A Lower Towamensing Board of Supervisors meeting turned explosive Tuesday evening when a candidate made accusations of fraud in regard to township employee payroll.

Terry Kuehner, who won the Republican ticket for a six-year term on the board of supervisors over Vice Chairman Jay Mullikin, said township employees are showing up late during their 40-hour workweek and they have not been receiving any penalties.

“I want to know why when people are late for work that they’re not reprimanded from a write-up or that they’re not docked 15 minutes when they’re late, yet they stay after the fact and charge time-and-a-half after the 40 hours. There is no time-and-a-half after 40 hours at any municipality, only in emergency conditions,” Kuehner said.

Kuehner said that this has been an ongoing issue for a number of years. He requested that Supervisor Connie Brown, who was not in attendance at Tuesday’s meeting, provide him all time schedule documents of township employees. He said he would do his own audit to submit to the auditor.

“You swore in under trust. You are liable as supervisors of this township for what they do. If this is going on it’s not my judgment call but the state auditor’s. It’s his place and we need a mandated audit on this township immediately,” Kuehner said.

Kuehner said that he had requested the timesheets in the past but had never received them.

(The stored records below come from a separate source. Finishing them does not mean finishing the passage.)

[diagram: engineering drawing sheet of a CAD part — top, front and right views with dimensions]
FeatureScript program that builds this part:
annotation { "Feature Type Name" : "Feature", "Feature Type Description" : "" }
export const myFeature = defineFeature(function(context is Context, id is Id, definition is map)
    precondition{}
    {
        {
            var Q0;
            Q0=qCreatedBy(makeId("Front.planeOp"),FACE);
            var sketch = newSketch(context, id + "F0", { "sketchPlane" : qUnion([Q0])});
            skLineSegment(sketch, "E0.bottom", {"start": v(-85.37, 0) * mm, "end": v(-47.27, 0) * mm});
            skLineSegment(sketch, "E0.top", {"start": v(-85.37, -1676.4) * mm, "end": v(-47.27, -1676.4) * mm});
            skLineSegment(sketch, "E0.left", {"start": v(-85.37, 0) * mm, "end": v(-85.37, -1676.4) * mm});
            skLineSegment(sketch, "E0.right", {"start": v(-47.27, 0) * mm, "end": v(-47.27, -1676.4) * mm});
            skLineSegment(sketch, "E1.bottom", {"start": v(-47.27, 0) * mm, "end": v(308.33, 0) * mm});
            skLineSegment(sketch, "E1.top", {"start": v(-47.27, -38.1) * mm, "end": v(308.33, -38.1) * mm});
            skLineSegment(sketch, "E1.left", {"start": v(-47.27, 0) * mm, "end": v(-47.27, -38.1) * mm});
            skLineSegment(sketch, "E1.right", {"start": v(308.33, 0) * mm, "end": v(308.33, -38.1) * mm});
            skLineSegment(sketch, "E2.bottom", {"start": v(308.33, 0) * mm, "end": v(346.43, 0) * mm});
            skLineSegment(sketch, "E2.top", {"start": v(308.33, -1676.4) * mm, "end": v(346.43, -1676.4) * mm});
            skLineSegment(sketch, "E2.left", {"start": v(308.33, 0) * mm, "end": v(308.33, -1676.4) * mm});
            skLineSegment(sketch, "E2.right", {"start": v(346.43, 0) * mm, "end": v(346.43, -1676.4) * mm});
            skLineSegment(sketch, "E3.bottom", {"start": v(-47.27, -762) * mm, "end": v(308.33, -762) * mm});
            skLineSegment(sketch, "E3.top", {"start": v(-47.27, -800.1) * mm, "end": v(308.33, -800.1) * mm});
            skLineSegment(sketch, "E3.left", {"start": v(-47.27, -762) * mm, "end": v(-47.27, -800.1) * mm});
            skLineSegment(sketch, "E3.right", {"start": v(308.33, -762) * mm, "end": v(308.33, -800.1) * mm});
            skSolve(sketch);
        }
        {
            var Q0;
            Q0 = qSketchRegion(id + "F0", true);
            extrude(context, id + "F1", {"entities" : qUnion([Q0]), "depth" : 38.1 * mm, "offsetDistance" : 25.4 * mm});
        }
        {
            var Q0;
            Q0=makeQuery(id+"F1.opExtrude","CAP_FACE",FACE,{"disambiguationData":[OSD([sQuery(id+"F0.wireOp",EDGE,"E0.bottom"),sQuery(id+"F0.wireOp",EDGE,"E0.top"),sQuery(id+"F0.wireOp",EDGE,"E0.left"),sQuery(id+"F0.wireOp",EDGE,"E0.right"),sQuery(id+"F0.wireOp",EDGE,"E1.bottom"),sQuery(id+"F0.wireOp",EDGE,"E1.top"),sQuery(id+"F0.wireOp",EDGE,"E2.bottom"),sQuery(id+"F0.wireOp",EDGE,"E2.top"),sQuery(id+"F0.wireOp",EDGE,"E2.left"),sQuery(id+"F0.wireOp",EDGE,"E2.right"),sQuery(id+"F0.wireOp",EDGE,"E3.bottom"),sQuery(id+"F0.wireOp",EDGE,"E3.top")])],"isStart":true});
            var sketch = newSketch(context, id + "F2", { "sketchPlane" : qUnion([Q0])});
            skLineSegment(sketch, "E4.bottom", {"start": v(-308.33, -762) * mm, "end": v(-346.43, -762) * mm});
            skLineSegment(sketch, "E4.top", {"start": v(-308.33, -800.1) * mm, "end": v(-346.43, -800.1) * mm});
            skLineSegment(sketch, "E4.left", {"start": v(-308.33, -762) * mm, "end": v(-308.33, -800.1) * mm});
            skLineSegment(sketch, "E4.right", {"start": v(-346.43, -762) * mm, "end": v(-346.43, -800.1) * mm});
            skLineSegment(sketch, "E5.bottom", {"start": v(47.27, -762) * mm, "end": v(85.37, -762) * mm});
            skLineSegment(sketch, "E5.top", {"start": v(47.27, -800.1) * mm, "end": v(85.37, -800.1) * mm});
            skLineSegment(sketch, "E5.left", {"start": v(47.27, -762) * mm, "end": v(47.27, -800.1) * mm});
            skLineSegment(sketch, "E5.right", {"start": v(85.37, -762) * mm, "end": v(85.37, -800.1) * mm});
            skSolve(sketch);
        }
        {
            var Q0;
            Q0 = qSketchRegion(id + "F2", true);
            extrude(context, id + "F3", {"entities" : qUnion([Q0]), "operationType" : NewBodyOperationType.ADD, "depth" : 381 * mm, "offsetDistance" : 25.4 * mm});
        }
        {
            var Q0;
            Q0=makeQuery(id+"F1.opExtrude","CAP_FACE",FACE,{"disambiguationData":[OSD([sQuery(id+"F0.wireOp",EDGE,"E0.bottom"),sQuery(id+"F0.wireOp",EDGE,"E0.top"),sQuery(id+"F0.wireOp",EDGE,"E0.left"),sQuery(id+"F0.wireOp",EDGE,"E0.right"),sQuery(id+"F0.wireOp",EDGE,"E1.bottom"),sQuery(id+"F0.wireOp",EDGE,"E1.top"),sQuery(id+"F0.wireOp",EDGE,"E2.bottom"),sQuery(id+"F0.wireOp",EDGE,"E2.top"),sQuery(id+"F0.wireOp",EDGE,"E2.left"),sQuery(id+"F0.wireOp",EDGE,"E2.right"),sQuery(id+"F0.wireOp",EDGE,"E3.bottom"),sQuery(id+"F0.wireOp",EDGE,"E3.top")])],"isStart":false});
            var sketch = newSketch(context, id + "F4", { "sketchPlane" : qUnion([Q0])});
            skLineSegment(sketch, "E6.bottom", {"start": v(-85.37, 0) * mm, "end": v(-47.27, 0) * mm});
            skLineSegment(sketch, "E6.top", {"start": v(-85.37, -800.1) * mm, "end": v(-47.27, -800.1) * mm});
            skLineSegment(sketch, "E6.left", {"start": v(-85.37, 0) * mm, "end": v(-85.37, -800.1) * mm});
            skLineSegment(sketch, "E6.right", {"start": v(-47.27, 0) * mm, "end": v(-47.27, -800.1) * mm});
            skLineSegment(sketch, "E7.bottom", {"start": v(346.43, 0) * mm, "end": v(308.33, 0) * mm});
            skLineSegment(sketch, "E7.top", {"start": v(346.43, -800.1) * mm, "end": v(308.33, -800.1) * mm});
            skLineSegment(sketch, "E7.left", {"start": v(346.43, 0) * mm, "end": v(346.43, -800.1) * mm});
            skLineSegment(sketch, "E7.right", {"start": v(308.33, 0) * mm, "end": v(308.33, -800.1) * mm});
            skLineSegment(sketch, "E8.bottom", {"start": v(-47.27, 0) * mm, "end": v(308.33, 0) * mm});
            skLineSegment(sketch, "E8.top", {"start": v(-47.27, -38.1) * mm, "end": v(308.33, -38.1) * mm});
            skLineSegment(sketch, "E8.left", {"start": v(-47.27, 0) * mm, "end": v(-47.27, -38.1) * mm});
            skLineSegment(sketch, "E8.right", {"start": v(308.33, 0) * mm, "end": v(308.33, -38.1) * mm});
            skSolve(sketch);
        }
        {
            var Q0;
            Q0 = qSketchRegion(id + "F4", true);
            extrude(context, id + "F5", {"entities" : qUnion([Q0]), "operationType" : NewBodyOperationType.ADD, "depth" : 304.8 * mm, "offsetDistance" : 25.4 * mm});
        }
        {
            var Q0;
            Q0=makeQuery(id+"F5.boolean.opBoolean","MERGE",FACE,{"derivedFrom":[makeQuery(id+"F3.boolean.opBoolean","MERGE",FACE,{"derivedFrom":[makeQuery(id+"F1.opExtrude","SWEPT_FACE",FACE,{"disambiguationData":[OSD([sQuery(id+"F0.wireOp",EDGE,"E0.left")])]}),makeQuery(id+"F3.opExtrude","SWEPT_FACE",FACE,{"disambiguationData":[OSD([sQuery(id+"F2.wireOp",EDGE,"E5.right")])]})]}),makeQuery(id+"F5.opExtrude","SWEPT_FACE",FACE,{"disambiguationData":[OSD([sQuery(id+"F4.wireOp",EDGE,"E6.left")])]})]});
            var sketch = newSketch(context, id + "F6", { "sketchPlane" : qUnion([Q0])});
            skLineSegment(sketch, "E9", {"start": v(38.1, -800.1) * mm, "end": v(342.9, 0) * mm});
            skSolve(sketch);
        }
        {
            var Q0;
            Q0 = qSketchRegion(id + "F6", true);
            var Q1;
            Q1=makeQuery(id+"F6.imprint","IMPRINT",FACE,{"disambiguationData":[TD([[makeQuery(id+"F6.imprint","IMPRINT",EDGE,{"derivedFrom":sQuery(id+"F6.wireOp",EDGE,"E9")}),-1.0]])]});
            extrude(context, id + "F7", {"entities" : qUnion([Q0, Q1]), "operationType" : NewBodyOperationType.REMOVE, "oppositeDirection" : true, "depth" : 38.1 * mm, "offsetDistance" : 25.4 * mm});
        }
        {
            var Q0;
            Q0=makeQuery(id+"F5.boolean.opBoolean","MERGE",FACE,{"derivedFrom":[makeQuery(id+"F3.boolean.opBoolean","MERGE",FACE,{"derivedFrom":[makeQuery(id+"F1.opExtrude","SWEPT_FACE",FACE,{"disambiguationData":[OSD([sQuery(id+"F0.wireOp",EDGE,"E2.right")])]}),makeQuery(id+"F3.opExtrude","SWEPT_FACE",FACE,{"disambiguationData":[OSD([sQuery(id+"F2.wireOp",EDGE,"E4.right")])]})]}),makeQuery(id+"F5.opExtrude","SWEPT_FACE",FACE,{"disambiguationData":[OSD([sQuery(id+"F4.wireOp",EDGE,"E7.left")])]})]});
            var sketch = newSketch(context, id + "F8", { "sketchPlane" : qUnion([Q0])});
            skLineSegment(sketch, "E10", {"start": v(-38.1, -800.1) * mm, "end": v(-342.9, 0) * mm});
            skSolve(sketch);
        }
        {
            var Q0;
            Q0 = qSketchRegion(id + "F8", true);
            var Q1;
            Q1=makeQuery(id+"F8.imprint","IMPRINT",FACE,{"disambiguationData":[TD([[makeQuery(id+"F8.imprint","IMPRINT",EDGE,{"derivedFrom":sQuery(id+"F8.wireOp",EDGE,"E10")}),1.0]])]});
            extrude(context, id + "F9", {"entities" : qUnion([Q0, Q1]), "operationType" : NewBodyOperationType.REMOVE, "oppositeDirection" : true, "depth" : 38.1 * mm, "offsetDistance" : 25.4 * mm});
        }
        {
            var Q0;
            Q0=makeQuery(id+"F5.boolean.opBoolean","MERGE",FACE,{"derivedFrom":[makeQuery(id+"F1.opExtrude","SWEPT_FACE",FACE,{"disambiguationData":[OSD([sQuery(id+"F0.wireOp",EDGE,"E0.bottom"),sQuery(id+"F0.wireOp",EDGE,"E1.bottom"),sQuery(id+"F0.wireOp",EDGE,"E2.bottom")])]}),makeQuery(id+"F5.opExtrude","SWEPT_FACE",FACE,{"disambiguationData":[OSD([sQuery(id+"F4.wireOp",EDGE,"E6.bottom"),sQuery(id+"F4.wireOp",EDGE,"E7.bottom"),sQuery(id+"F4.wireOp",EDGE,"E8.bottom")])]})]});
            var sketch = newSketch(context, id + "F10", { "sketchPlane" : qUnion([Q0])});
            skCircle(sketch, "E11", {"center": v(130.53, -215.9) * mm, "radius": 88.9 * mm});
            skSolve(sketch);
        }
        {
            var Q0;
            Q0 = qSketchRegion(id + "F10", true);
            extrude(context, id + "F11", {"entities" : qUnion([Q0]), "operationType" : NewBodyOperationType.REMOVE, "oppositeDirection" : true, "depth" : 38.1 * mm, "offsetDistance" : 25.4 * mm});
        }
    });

When Supervisors’ Chairman Brent Green asked if he had ever filed an open records request for the documents to the township, Kuehner replied that he had not.

“Then you’re not getting them until you do,” Mullikin said.

Green told Kuehner that the board had nothing to hide from him.

“We will provide those records to you. We’re not hiding anything. Provide us a day’s notice and we will get those records and provide them to you. We will sit here while you go through them and you can look through all the records you want,” Green said.

Still, Kuehner continued to express that this was a pressing issue in the township.

“But my point I’m making to you, Brent, is that this is happening. They are charging overtime after eight hours and they’re late in the morning and their timesheets show this daily,” Kuehner said.

Kuehner said that someone would have to pay back the taxpayers.

“I already made a call to the auditor and I want to tell you something. If the facts show that they are charging overtime after eight hours and they’re late and they’re not docked 15 minutes or a half an hour or whatever it may be and they’re charging overtime for these years that went by, somebody’s paying back to the taxpayers,” Kuehner said.

Green explained that being late and working over scheduled hours was not in violation of the township handbook.

“So at this point in time I am not saying it’s not wrong to be late, but what you’re saying about being docked the minutes does not correlate with the punishment in our handbook,” Green said.

Ultimately, the supervisors decided that he could come to the municipal building and go over the timesheets later on in the week.